May Speakers Include:
• Dr. Shane Farnsworth – Interim Superintendent, Alpine School District (UT)
• Dr. Leadriane Roby – Superintendent, Grand Rapids Public Schools (MI)
• Mrs. Michelle Whitney – Superintendent, Pasco School District #1 (WA)
• Mr. Joel Aune – Executive Director, Washington Association of School Administrators (WA)
• Dr. Sarena Shivers – Deputy Executive Director, Michigan Association of Superintendents and Administrators (MI)
• Dr. Leila Nuland – Managing Director of K12 Research, Hanover Research (VA)
Having sought input from stakeholders, panelists anticipate using ESSER funds to meet a variety of operational, academic (e.g., summer school and other extended learning opportunities), and social-emotional needs
- According to Interim Superintendent Farnsworth, Alpine relies on surveys and focus groups to understand what students, parents, and staff members need.
- In Grand Rapids, Superintendent Roby is working with her team to ensure they use ESSER funds to implement research-based, best practice approaches that improve outcomes in an equitable way.
- Regarding anticipated uses of ESSER funds, Interim Superintendent Farnsworth and Superintendent Whitney (Pasco) both mentioned efforts to increase planning and preparation time for teachers.
- Interim Superintendent Farnsworth also intends to increase his teachers’ professional learning time.
- All panelists plan to allocate ESSER funds to academic and social-emotional recovery.
- Extending the school day and/or school year—by expanding before-/after-school programs and/or expanding summer school is featured in all three panelists’ plans. With respect to summer school, panelists expect to provide in-person and online offerings, as well as balance reengagement/enrichment and remediation.
- Alpine, for example, will focus on reading for elementary school students and credit recovery and acceleration for secondary school students.
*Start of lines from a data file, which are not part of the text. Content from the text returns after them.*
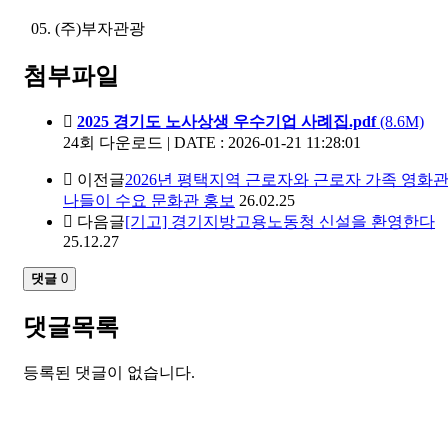
05. (주)부자관광
첨부파일
2025 경기도 노사상생 우수기업 사례집.pdf
(8.6M)
24회 다운로드 | DATE : 2026-01-21 11:28:01
이전글
2026년 평택지역 근로자와 근로자 가족 영화
나들이 수요 문화관 홍보
26.02.25
다음글
[기고] 경기지방고용노동청 신설을 환영한다
25.12.27
댓글
0
댓글목록
등록된 댓글이 없습니다.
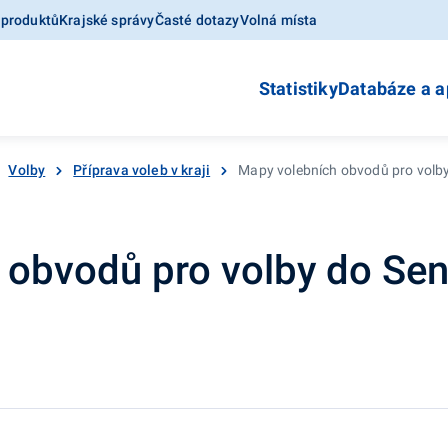
 produktů
Krajské správy
Časté dotazy
Volná místa
Statistiky
Databáze a a
Volby
Příprava voleb v kraji
Mapy volebních obvodů pro volb
 obvodů pro volby do Se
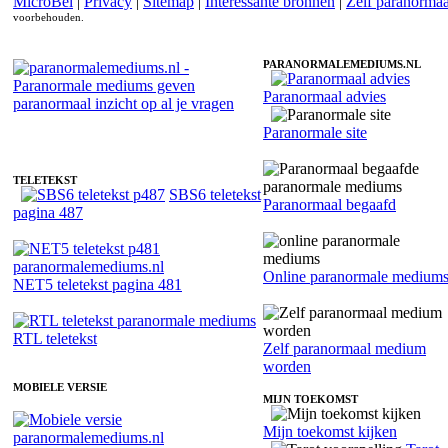
MicroBel
|
Privacy
|
Sitemap
|
Interessante bronnen
|
Zelf paranorma
voorbehouden.
PARANORMALEMEDIUMS.NL
Paranormaal advies
Paranormaal medium Bibi - Kaartleggen
Paranormale site
TELETEKST
SBS6 teletekst
Paranormaal begaafd
pagina 487
Online paranormale medium
NET5 teletekst pagina 481
RTL teletekst
Zelf paranormaal medium
worden
MOBIELE VERSIE
MIJN TOEKOMST
Mijn toekomst kijken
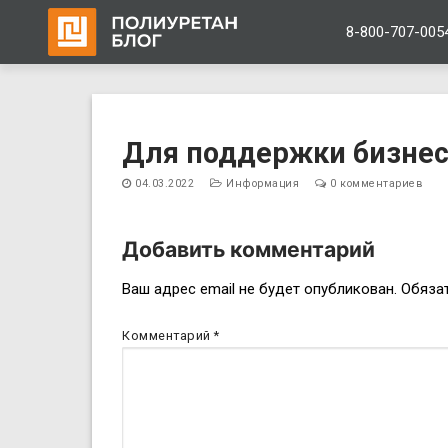
8-800-707-005
Перейти
к
Для поддержки бизне
содержимому
04.03.2022
Информация
0 комментариев
Добавить комментарий
Навигация
Ваш адрес email не будет опубликован.
Обяза
по
Комментарий
*
записям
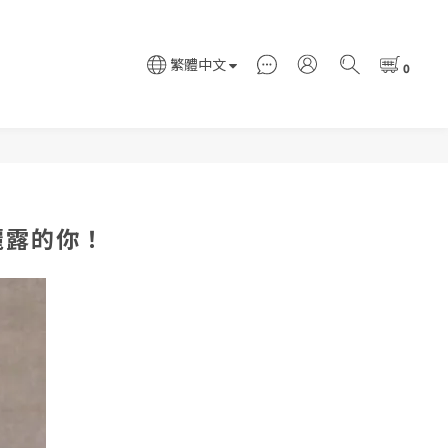
繁體中文
麗露的你！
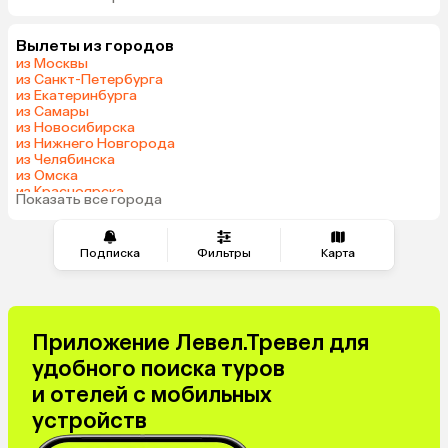
Грузия
Армения
Вылеты из городов
Шри-Ланка
Казахстан
из Москвы
Азербайджан
Узбекистан
из Санкт-Петербурга
из Екатеринбурга
Индия
Сербия
из Самары
Катар
Киргизия
из Новосибирска
из Нижнего Новгорода
Гонконг
Саудовская Аравия
из Челябинска
Венгрия
из Омска
из Красноярска
Показать все города
из Волгограда
Подписка
Фильтры
Карта
Приложение Левел.Тревел для
удобного поиска туров
и отелей с мобильных
устройств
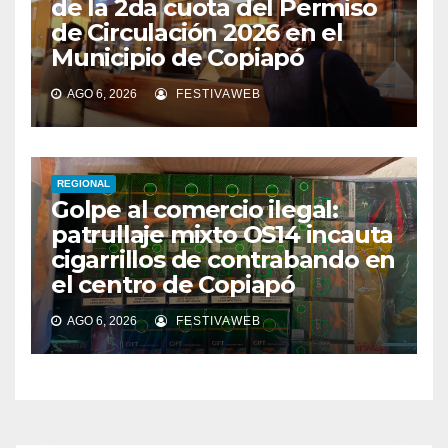
de la 2da cuota del Permiso
de Circulación 2026 en el
Municipio de Copiapó
AGO 6, 2026
FESTIVAWEB
REGIONAL
Golpe al comercio ilegal:
patrullaje mixto OS14 incauta
cigarrillos de contrabando en
el centro de Copiapó
AGO 6, 2026
FESTIVAWEB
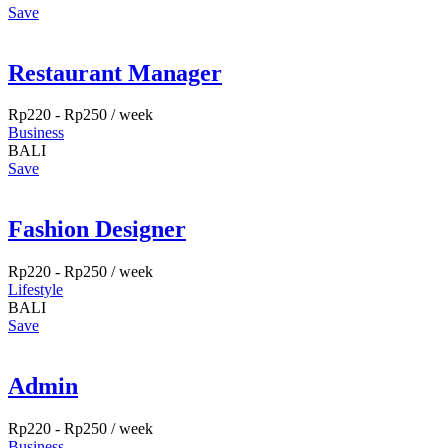
Save
Restaurant Manager
Rp
220
-
Rp
250
/ week
Business
BALI
Save
Fashion Designer
Rp
220
-
Rp
250
/ week
Lifestyle
BALI
Save
Admin
Rp
220
-
Rp
250
/ week
Business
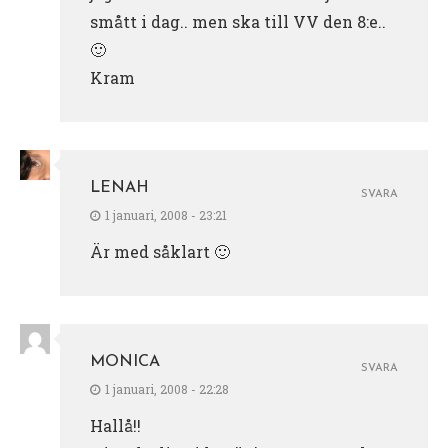
smått i dag.. men ska till VV den 8:e..
🙂
Kram
LENAH
SVARA
1 januari, 2008 - 23:21
Är med såklart 🙂
MONICA
SVARA
1 januari, 2008 - 22:28
Hallå!!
According to Interim Superintendent Farnsworth, students at all levels can choose from a range of online courses and lessons..
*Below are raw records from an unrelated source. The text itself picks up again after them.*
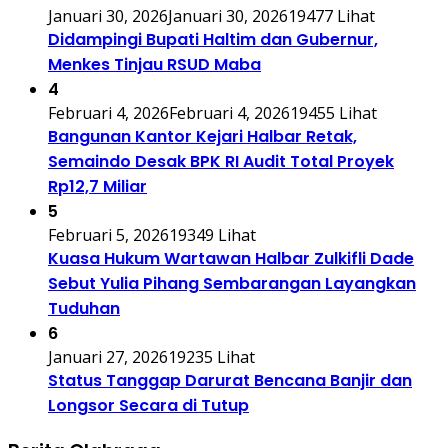
Januari 30, 2026
Januari 30, 2026
19477 Lihat
Didampingi Bupati Haltim dan Gubernur,
Menkes Tinjau RSUD Maba
4
Februari 4, 2026
Februari 4, 2026
19455 Lihat
Bangunan Kantor Kejari Halbar Retak,
Semaindo Desak BPK RI Audit Total Proyek
Rp12,7 Miliar
5
Februari 5, 2026
19349 Lihat
Kuasa Hukum Wartawan Halbar Zulkifli Dade
Sebut Yulia Pihang Sembarangan Layangkan
Tuduhan
6
Januari 27, 2026
19235 Lihat
Status Tanggap Darurat Bencana Banjir dan
Longsor Secara di Tutup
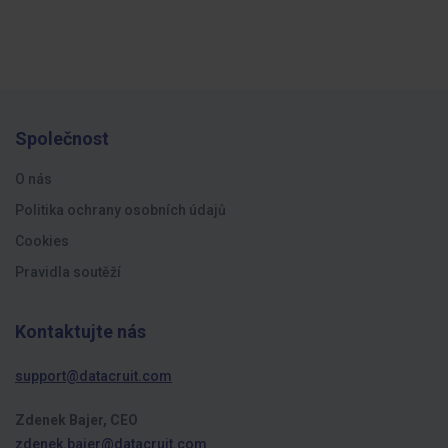
Společnost
O nás
Politika ochrany osobních údajů
Cookies
Pravidla soutěží
Kontaktujte nás
support@datacruit.com
Zdenek Bajer, CEO
zdenek.bajer@datacruit.com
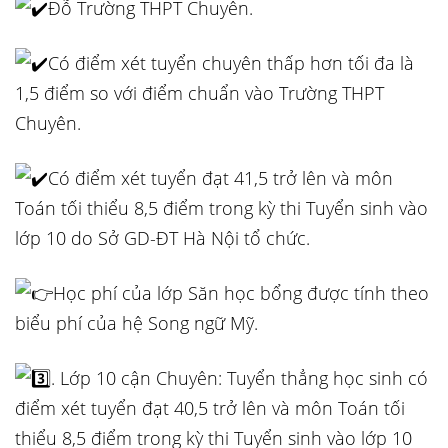
Đỗ Trường THPT Chuyên.
Có điểm xét tuyển chuyên thấp hơn tối đa là
1,5 điểm so với điểm chuẩn vào Trường THPT
Chuyên.
Có điểm xét tuyển đạt 41,5 trở lên và môn
Toán tối thiểu 8,5 điểm trong kỳ thi Tuyển sinh vào
lớp 10 do Sở GD-ĐT Hà Nội tổ chức.
Học phí của lớp Săn học bổng được tính theo
biểu phí của hệ Song ngữ Mỹ.
. Lớp 10 cận Chuyên: Tuyển thẳng học sinh có
điểm xét tuyển đạt 40,5 trở lên và môn Toán tối
thiểu 8,5 điểm trong kỳ thi Tuyển sinh vào lớp 10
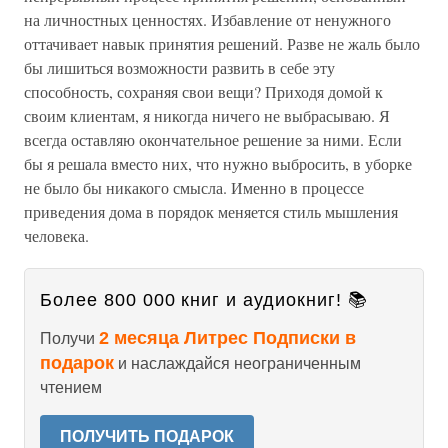
на личностных ценностях. Избавление от ненужного
оттачивает навык принятия решений. Разве не жаль было
бы лишиться возможности развить в себе эту
способность, сохраняя свои вещи? Приходя домой к
своим клиентам, я никогда ничего не выбрасываю. Я
всегда оставляю окончательное решение за ними. Если
бы я решала вместо них, что нужно выбросить, в уборке
не было бы никакого смысла. Именно в процессе
приведения дома в порядок меняется стиль мышления
человека.
Более 800 000 книг и аудиокниг! 📚
2 месяца Литрес Подписки в
Получи
подарок
и наслаждайся неограниченным
чтением
ПОЛУЧИТЬ ПОДАРОК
To help staff overcome the challenges they have experienced supporting students socially and emotionally, panelists advise district leaders to: 1) work with staff to create safe spaces for open dialogue, 2) offer ongoing professional learning opportunities in related areas, and 3) consider the need for additional specialized staff members
- Interim Superintendent Farnsworth shared how Alpine assists staff in engaging students in meaningful discussions of current events, including those involving difficult issues like race.
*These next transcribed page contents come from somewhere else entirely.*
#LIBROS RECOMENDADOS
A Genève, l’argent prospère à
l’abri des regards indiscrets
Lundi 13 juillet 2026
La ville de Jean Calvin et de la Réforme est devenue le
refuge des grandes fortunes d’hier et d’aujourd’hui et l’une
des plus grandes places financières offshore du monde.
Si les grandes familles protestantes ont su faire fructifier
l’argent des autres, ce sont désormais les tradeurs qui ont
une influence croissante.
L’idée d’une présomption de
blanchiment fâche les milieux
Superintendent Whitney also emphasized the need the elevate student voices, describing Pasco’s use of affinity groups to gather feedback from students on areas in which the district can improve (e.g., strengthening relationships, addressing implicit bias).
- Superintendent Whitney noted that many staff will require training to build their knowledge and skills in these areas—a recommendation echoed by Superintendent Roby based on Grand Rapids’ experience.
- Interim Superintendent Farnsworth and Superintendent Whitney also suggest placing specialized staff (e.g., counselors, psychologists, social workers, etc.) in each school, where possible, to help provide students with (or refer them to) additional services.